Sunday, February 10, 2008

Little me


Little me, originally uploaded by Reid Pierce.

I took both kids to the doctor Wednesday by myself - double booked Sawyer's 18 month and Arden's 1 month appointments. I thought I was being clever at the time. Advice to mothers: NEVER do this.

It was February and the waiting room was packed with fever-flushed children rubbing snot all over their parents' shoulders. I am terrified of getting sick at our 'Well Baby' appointments, and the new office doesn't have a separate room for healthy children. So I held Sawyer in a death grip and prayed that we'd get called in quickly.

Getting both children naked for the weigh-in was an interesting juggling act between me and the nurse, especially as Sawyer was trying to dive off the scale and into my arms (where I was desperately trying to cover a screaming naked Arden with a blanket). And then we were sent to the examination room to wait for the doctor.

ONE HOUR LATER - she arrived.

I thought I kept things pretty under control for the first 45 minutes - Sawyer running around in nothing but socks and a diaper, playing with germ laden books and puzzles; Arden nursing quietly. But then Sawyer discovered the step stool on the examining table and decided he wanted to use it as his own personal snack table (Sawyer-sized tables and chairs are his new favorite thing - see photo above) and he just couldn't come to terms with my insistence that I hold the snack bowl (visions of cream cheese and jelly sandwich pieces spackling the walls). The screams of protest could be heard at the neighboring ophthalmologist's office.

The best part of the whole appointment - the part that will shine brightly in my memory the day Sawyer gets married - was when he figured out how to make fart sounds by zurburting the leather chair next to me while the doctor examined Arden. Our pediatrician has the driest personality I've ever encountered, and I could see her trying to proceed with the question/answer session, her eyes shifting over to the small slobber puddle Sawyer was creating on the seat. But the corner of her mouth began to twitch the more grotesque the fart sounds became. Sawyer was so completely compelled by this new discovery he didn't even look up to see our reaction. I could hardly think straight - half stifling laughs, half worried about the germs.

● **TASK REQUIREMENTS**: In the post about the doctor visit, how long did the wait in the examination room last before the doctor arrived? Please answer in a few words.

● **STORED DATA**:
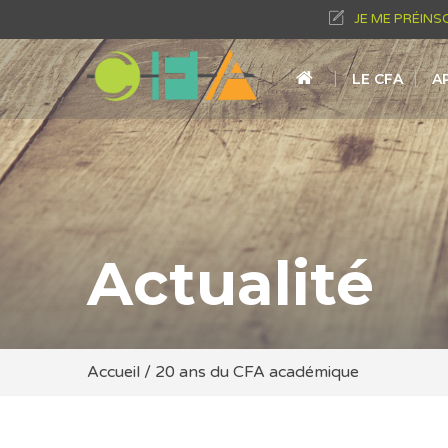
JE ME PRÉINS
LE CFA
A
Actualité
Accueil
/
20 ans du CFA académique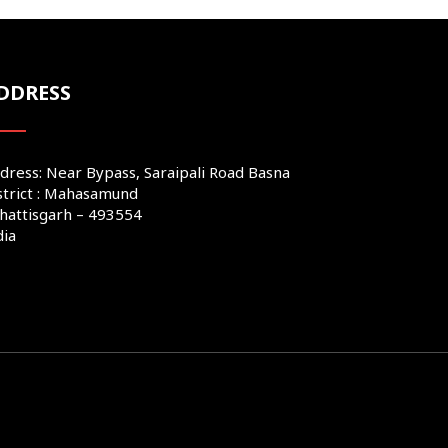
DDRESS
dress: Near Bypass, Saraipali Road Basna
strict : Mahasamund
hattisgarh – 493554
dia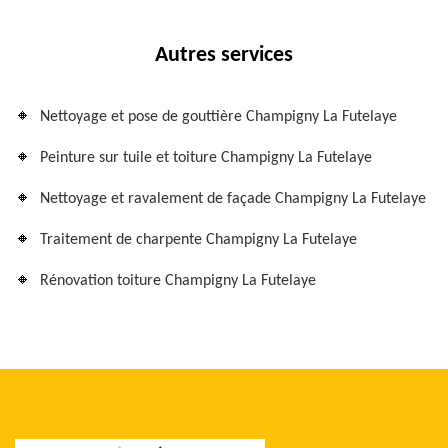
Autres services
Nettoyage et pose de gouttière Champigny La Futelaye
Peinture sur tuile et toiture Champigny La Futelaye
Nettoyage et ravalement de façade Champigny La Futelaye
Traitement de charpente Champigny La Futelaye
Rénovation toiture Champigny La Futelaye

● **SOLVED PROBLEM**: One hour.